The sixth grade class at The Anderson School will soon begin their last unit of the year, Ray Bradbury’s Fahrenheit 451. Bradbury wrote 451 as a warning of a future where people willingly trade in their books for television. T.V. shows, says Bradley, are “making us dumber. They don’t give us information, they give us facts, factoids.” Fast forward to 2012, where our lives are full of smart phones, iPads, and computers. They don’t compare, says Bradley, to books. “Nothing a computer can do can compare to a book. You can’t really put a book on the Internet…All the computer can give you is a manuscript. People don’t want to read manuscripts. They want to read books. Books smell good. They look good. You can press it to your bosom.
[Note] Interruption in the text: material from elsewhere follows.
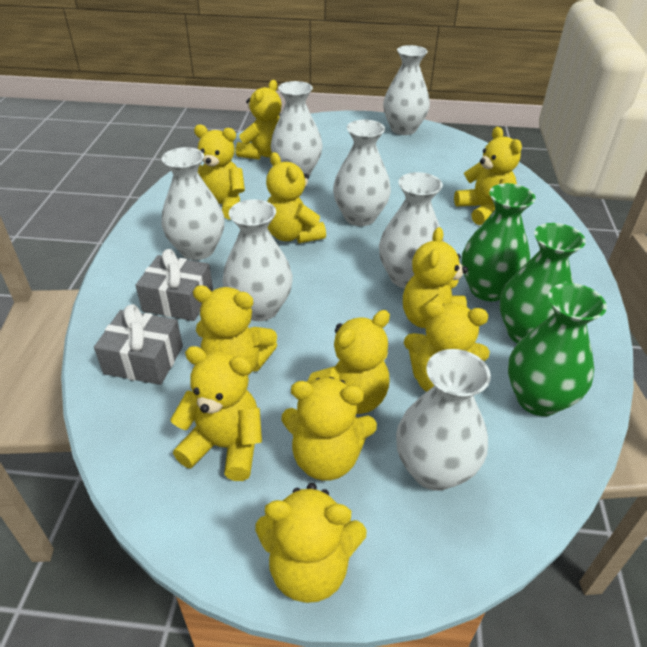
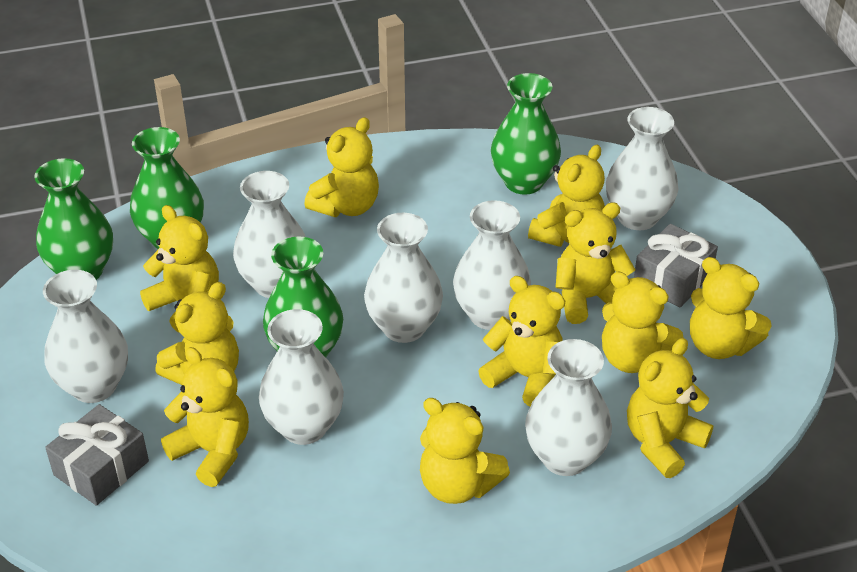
green vase: 3 -> 4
You can carry it in your pocket.”
It is in this spirit that the sixth grade class will be embarking on a “Tech Turn-off Week,” from May 29-June 3. Students are asked to turn off their computer games, their smart phones, their iPads and e-books. They’ll be reflecting on their feelings, anxieties, and the activities that fill their tech-free lives.
Of course, some technology keeps us safe, and is required. I’m turning off my technology, too, but I’ll keep my phone with me, in case my two-year-old should need me. Any school-related computer work is allowed, too, such as research or typed reports.
This tech turn-off will allow students to to reflect on the role of technology in their experience of the world, and how it affects their identities. This week, we’re asking students to log the time they spend on their various pieces of technology, and we encourage you to do the same.